Wednesday, August 01, 2007

Plastic Futures Debut to Boost China's Petrochem Industry

Plastic futures (linear low-density polyethylene, or LLDPE) premiered Tuesday at Dalian Commodity Exchange in Dalian, a coastal city in northeast China's Liaoning Province.

The move would help boost development of China's petrochemical industry, Li Yongwu, head of China Petroleum and Chemical Industry Association, said.

Li said China depended heavily on imported petrochemical products. The start of plastic futures trading would be conducive to hedging against risks for downstream enterprises of the petrochemical industry. It would give China influence in international plastic markets.

Shang Fulin, head of China Securities Regulatory Commission, rang the bell at the Dalian exchange to launch trading.

He said China's futures industry was growing rapidly with product innovation accelerating.

The revised regulations on futures trading had taken effect, providing legal guarantees for the steady development of the market, Shang said.

China launched its first futures exchange in Zhengzhou, capital of the central Henan Province, in October 1990.
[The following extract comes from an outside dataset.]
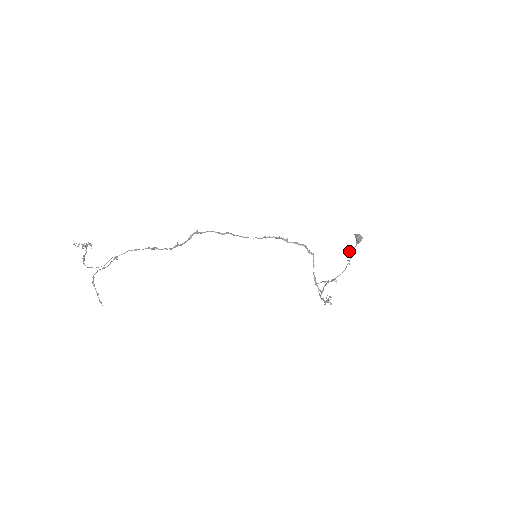
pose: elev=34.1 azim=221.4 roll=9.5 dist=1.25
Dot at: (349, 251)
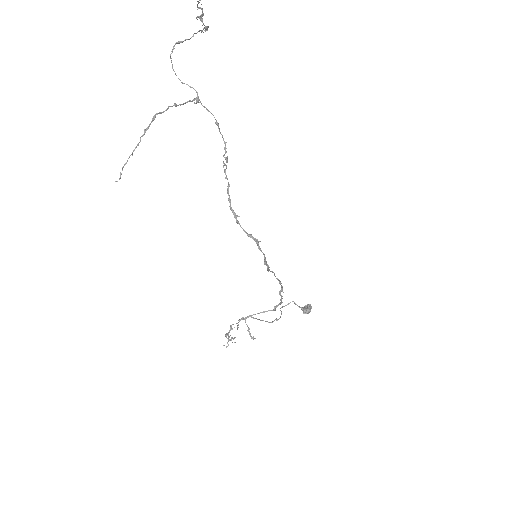
Dot at: (292, 301)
Seventeen futures items are traded on the Chinese mainland, including cotton, sugar, wheat, soybean, maize, LLDPE, copper, aluminum, natural rubber and fuel oil.

According to the China Futures Association, Chinese futures markets in four exchanges - two in Shanghai, one in Zhengzhou and one in Dalian - recorded 14.5 trillion yuan (US$1.9 trillion) in first-half turnover, a growth rate of 43.5 percent from the same period last year.